Because no one reads the newspaper, and SportsCenter's anchors are too perky for this early in the morning, Deadspin combs the best of the broadsheets and the blogosphere to bring you everything you need to know to start your day
• A fake John Calipari Facebook messaged the real Marquis Teague Facebook, telling the Kentucky-committed guard to keep unmentioned lurid details on the down-low. Teague's "ruh-roh"-inducing response: "Yea." When does Midnight Madness start?
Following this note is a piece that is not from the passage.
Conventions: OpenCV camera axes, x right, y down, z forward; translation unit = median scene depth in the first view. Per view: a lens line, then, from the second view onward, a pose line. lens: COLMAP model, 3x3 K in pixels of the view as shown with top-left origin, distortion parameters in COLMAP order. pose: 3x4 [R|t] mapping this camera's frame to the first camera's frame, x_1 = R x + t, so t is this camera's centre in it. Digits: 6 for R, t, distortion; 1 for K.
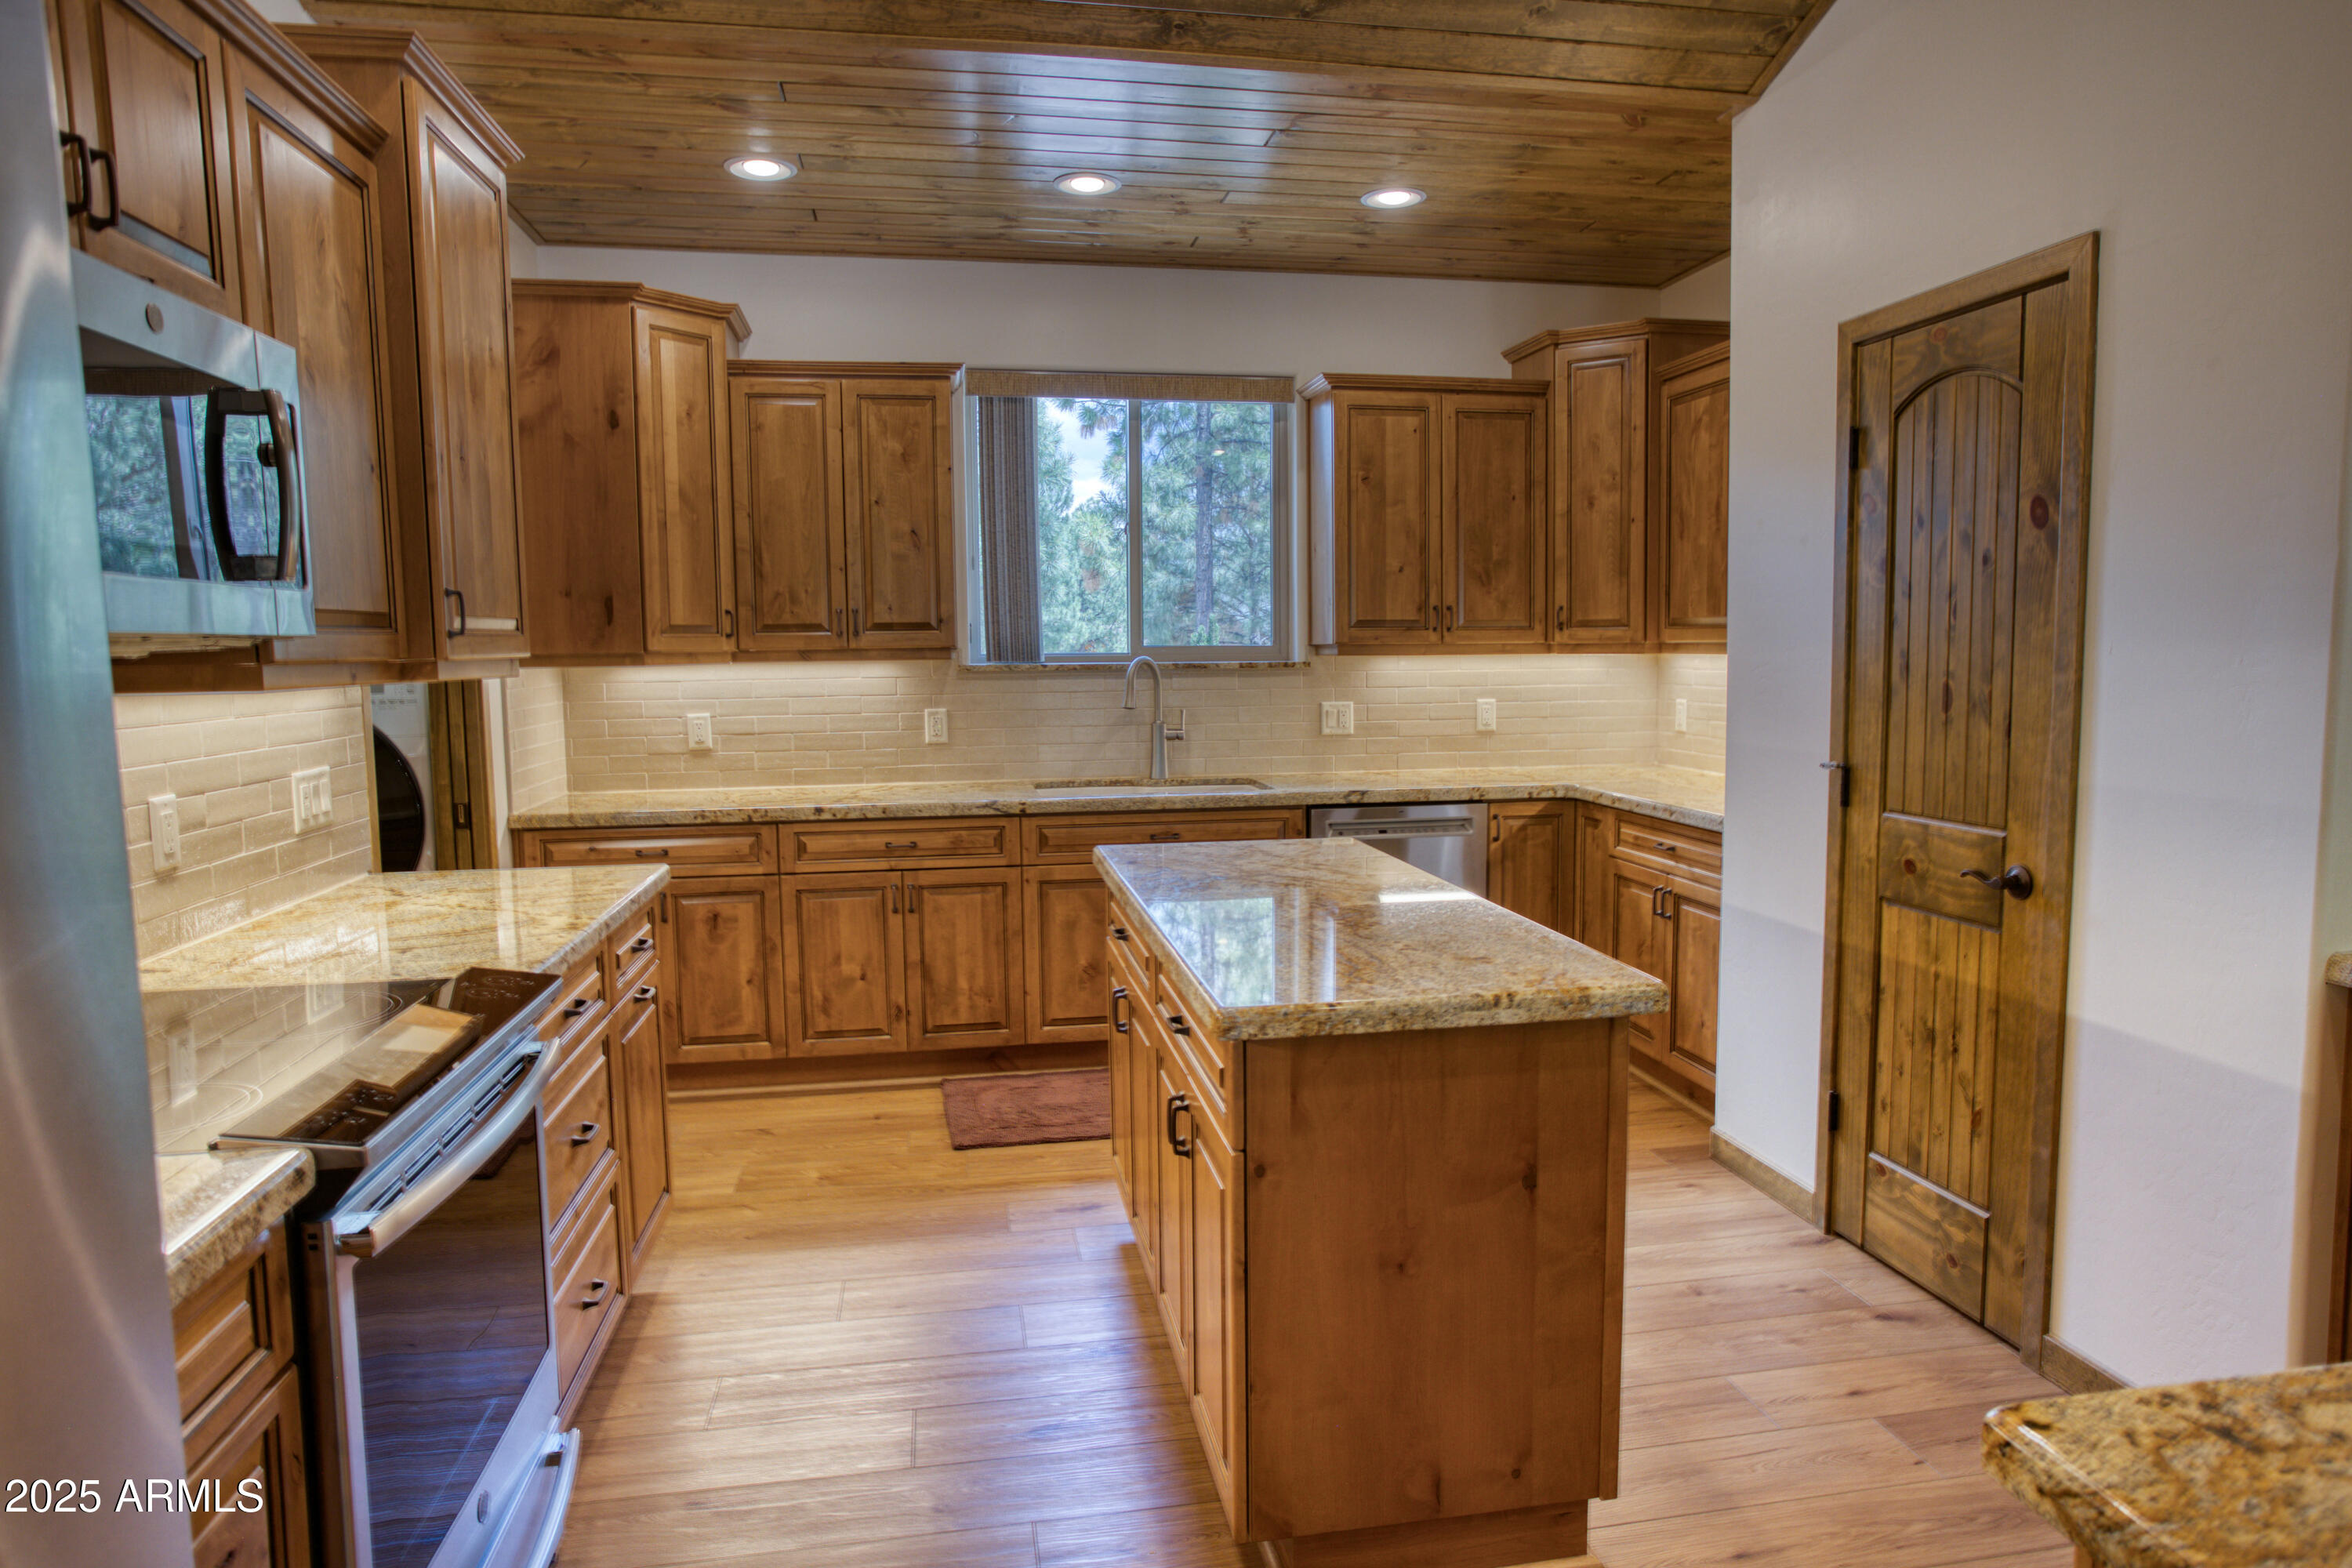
lens RADIAL K [[1410.7, 0, 1170.9], [0, 1410.7, 785.9], [0, 0, 1]] dist [-0.027411, 0.001655]
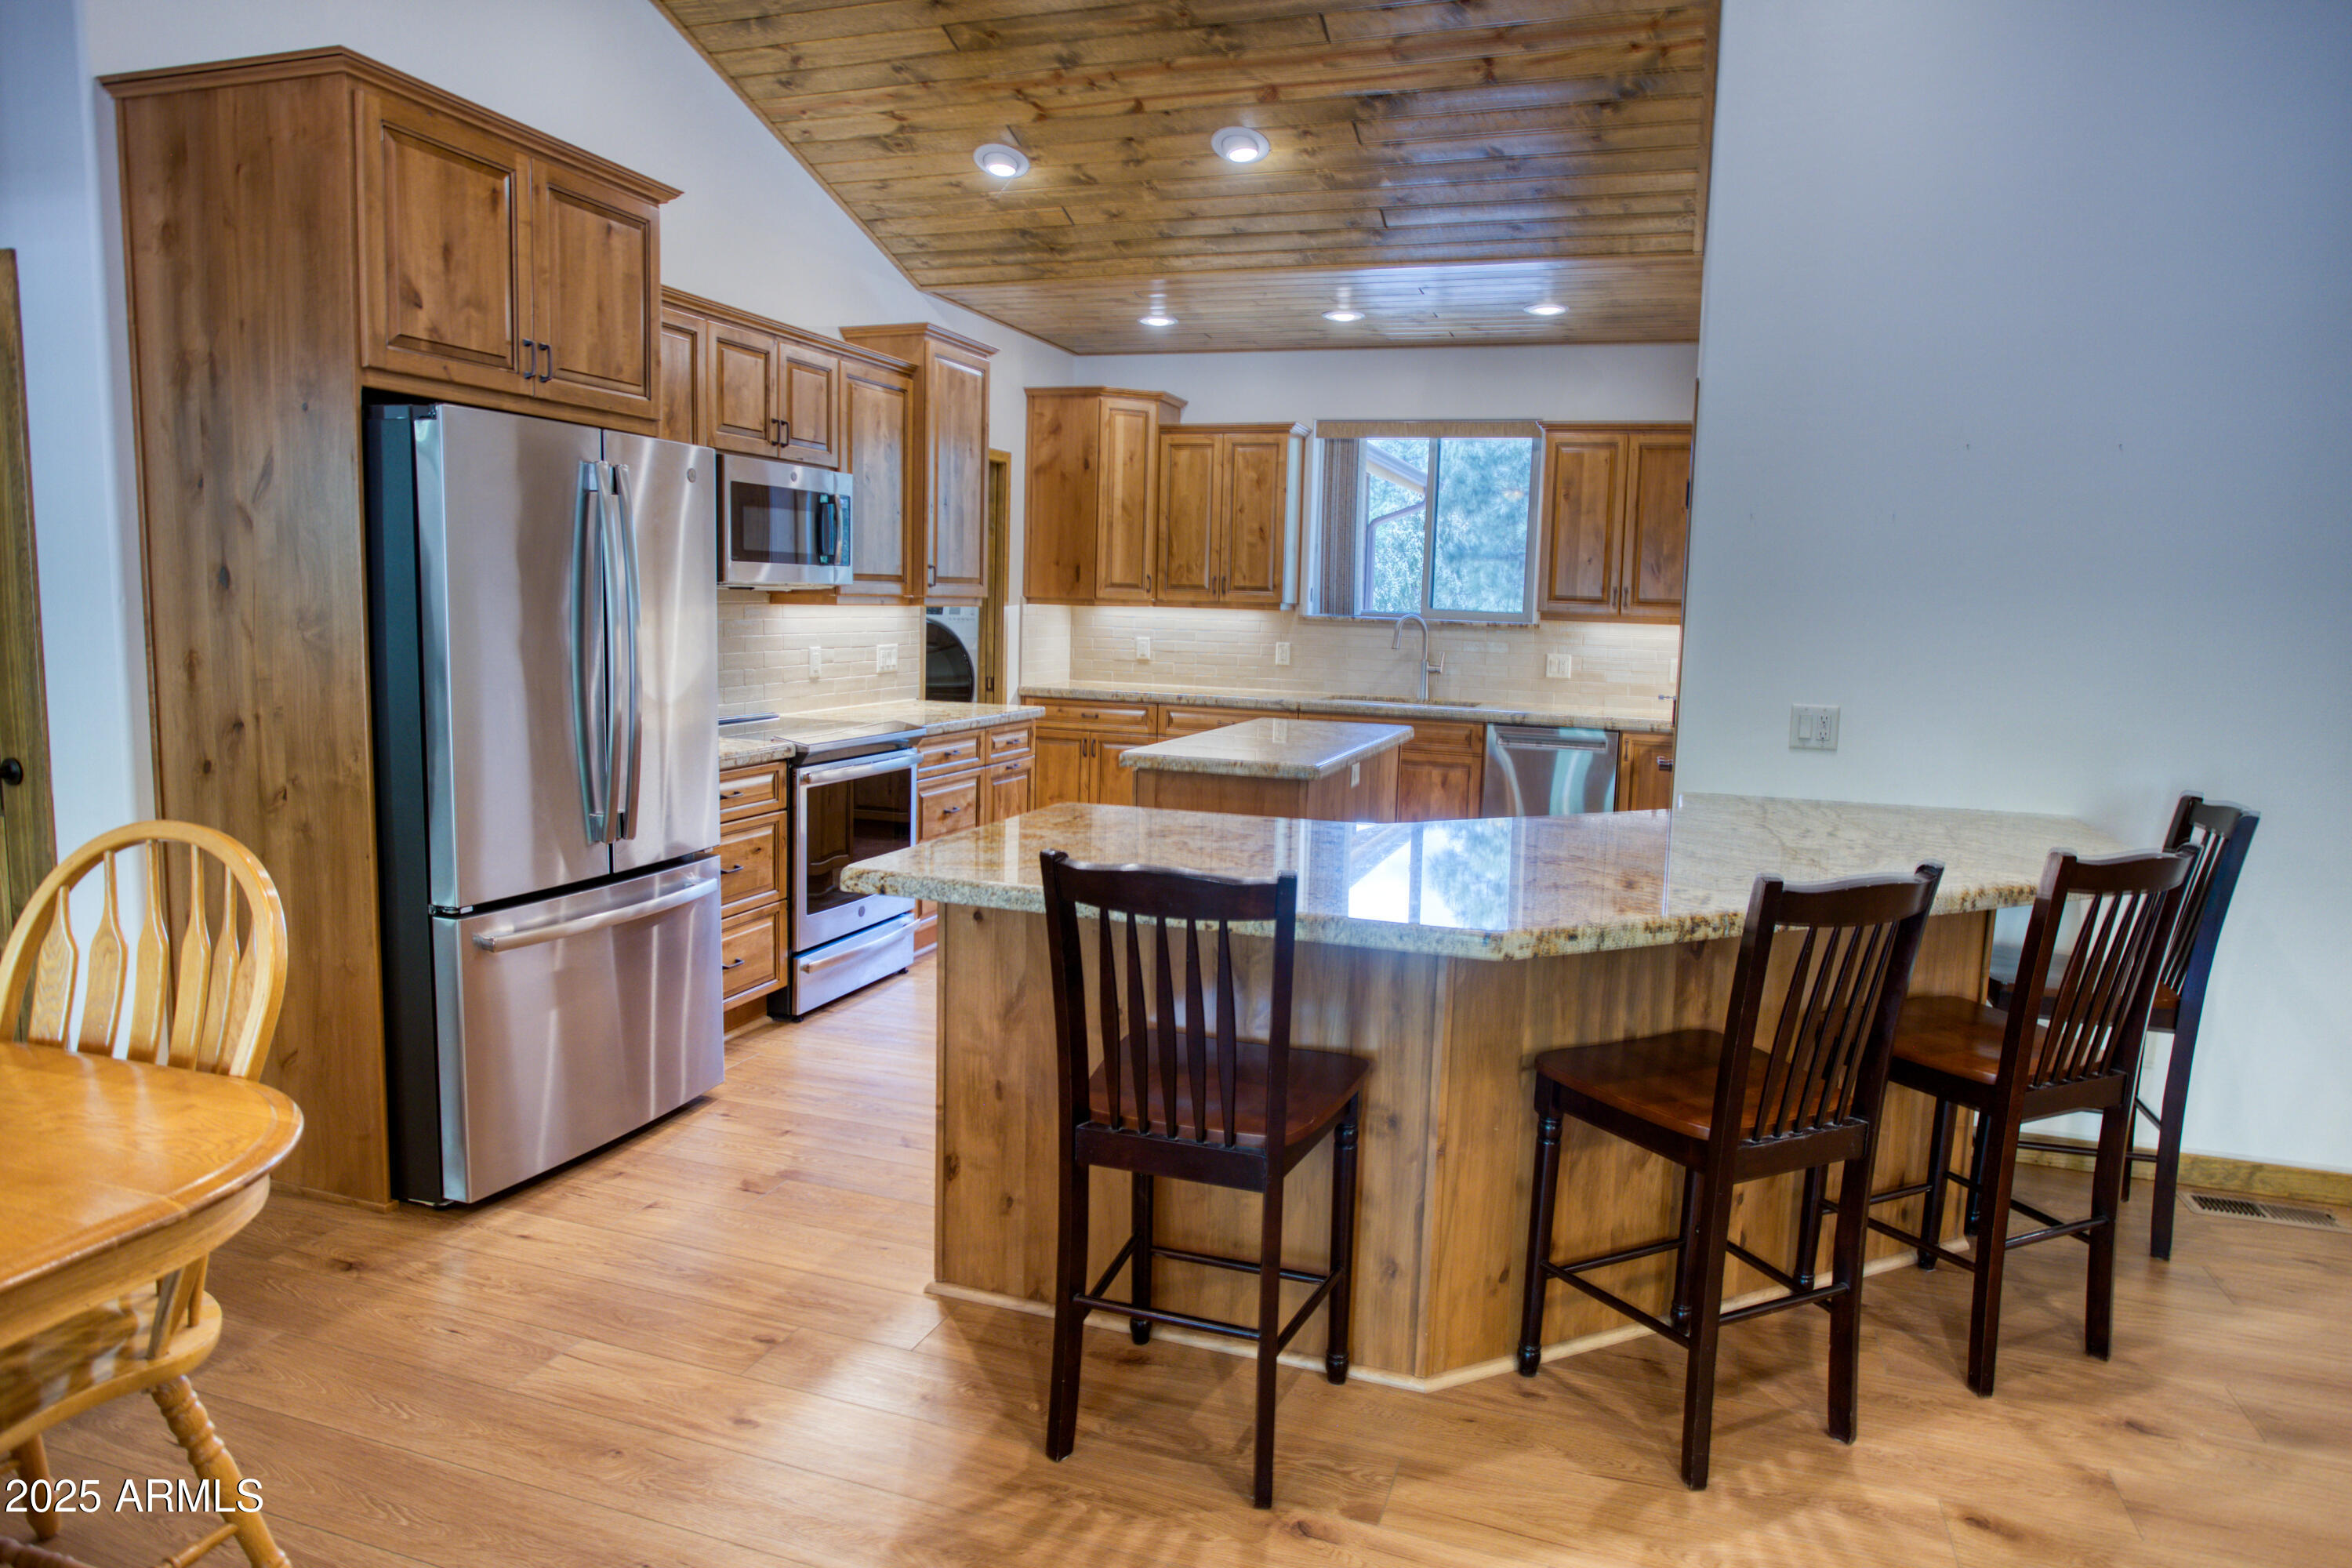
lens RADIAL K [[1410.7, 0, 1167.6], [0, 1410.7, 763.4], [0, 0, 1]] dist [-0.027411, 0.001655]
pose [[0.871879, 0.094964, -0.480426, 0.514698], [-0.087834, 0.995434, 0.037363, 0.031847], [0.481781, 0.009621, 0.876239, -0.438539]]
• The Cavs stopped mollycoddling them and finally dispatched those pesky Chicago Bulls, even though LeBron's right arm fell off at the end or something. The Celtics will now have the honor of looking really old against the Cavs aftereliminating the Heat. The Mavs used a 20-point cushion to live on for a Game 6 in San Antone. And the Lake Show went up 3-2 in its series, humiliating Oklahoma City with a 24-point victory. Will the Thunder receive some sort of apology jewelry in Game 6?
• The Red Wings beat the Coyotes to advance to Round 2 where they'll undoubtedly rip-out some San Jose Fan-Heart.
• FanHouse's Clay Travis might be onto something with his damning piece on NFL teams' non-drafting of known-smartypants Myron Rolle.
• Tim Marchman at Slate re-reads George Will's Men at Work and posits that America's leading Tory muppet might've been the first mainsteam adopter of sabermetrics (and an OK writer besides). Universe-fracturing implications aside, any excuse to run this is welcome:
• Jozy Altidore, America's great striker hope — having finished his first season in the Premiership with a red card for head-butting, an apology on Twitter, and just two goals in 31 games — is headed back to Villarreal after Hull City's relegation. The Brits had taken to calling him "Dozy," which may be confusing to those of you unfamiliar with cockney rhyming slang.
Good morning, friends. Bagels and fresh-squeezed OJ's up front. We got a lot more walking to do.